Wisconsin is known for being a reform-focused state, often leading all other states when it comes to implementing major initiatives. The first kindergarten in the nation started in Watertown in 1856. In 1919, Wisconsin became the first state to ratify the national women’s suffrage amendment. School vouchers were first utilized in Milwaukee almost twenty-five years ago. Wisconsin led the way on welfare reform in the 1990s. And in 1988, Governor Tommy Thompson, in his first term as Governor, signed 1987 Wisconsin Act 287, establishing the Wisconsin Family Medical Leave Law.
Wisconsin’s family medical leave law provided what is considered a common benefit today for employees at medium to large companies – the ability to take unpaid time off for a major medical situation, to care for a newborn child or to care for a sick spouse or parent, without the fear of losing one’s job.
A few years after Governor Thompson brought this reform to Wisconsin the federal government followed suit. Fresh off his first inauguration, President Bill Clinton signed the federal Family and Medical Leave Act of 1993 on February 5, 1993. The federal law created a very similar mandate for medium to large employers nationwide to provide unpaid time off for employees facing serious medical situations personally or in their families, or to care for a new child.
Certainly, family medical leave has value for employees and employers alike. Having a happy and healthy workforce is an essential component of a productive and profitable company. In cases such as caring for a newborn child, an ill parent or a spouse with a serious medical condition, no one thinks twice anymore about temporary leave from work being appropriate. Unfortunately, because Wisconsin’s family medical leave law was signed before the federal version, there are discrepancies between the two that make compliance at times difficult. For instance, the federal law allows an employer to decide which calendar to use when computing leave benefits – a calendar year, fixed year, or rolling year 12-month period, versus the state law which demands the calendar year be used. Another instance is what type of paid leave substitution may be available.
In total, there are more than a dozen instances when the federal and state laws simply do not line up. This makes compliance difficult and sometimes very burdensome on employers, particularly for those operating in multiple states and having to use two different sets of rules; one for their Wisconsin employees and one for those in the rest of the country. Complicating matters further are a very small percentage of workers who have figured out how to abuse the systems in order to stack both federal and state leave on top of each other, or who consistently have a “serious medical condition” every Friday.

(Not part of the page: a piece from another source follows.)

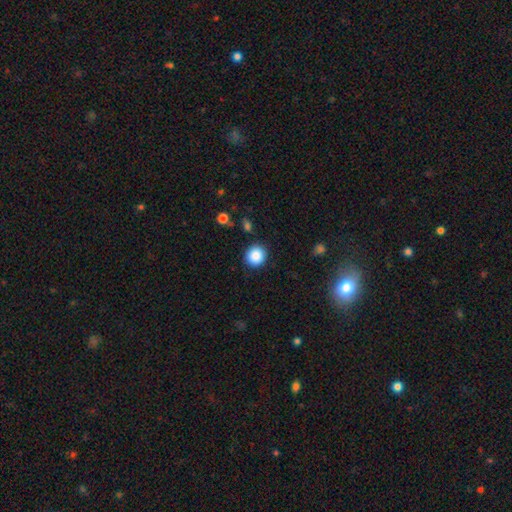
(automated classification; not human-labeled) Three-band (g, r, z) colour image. It shows a smooth galaxy with no disk features (87%) that is round (90%). Merging: none (88%).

Wisconsin Manufacturers & Commerce has heard from employers throughout Wisconsin, large and small, about the burden this duplicative law causes for human resource departments. In response, WMC is working on a legislative reform package to federalize our law. Doing so will not only reduce employment red tape, but it will bring fairness to the system.
In addition to family medical leave, we are pursuing reforms of several other human resource laws to better align our employment laws with federal requirements. A few examples of where we would like the state to adopt the federal standards include the definition of work time, the federal standard of time-keeping, the definition of loss, theft and damage, and adopting the federal provisions relating to the discipline of exempt employees.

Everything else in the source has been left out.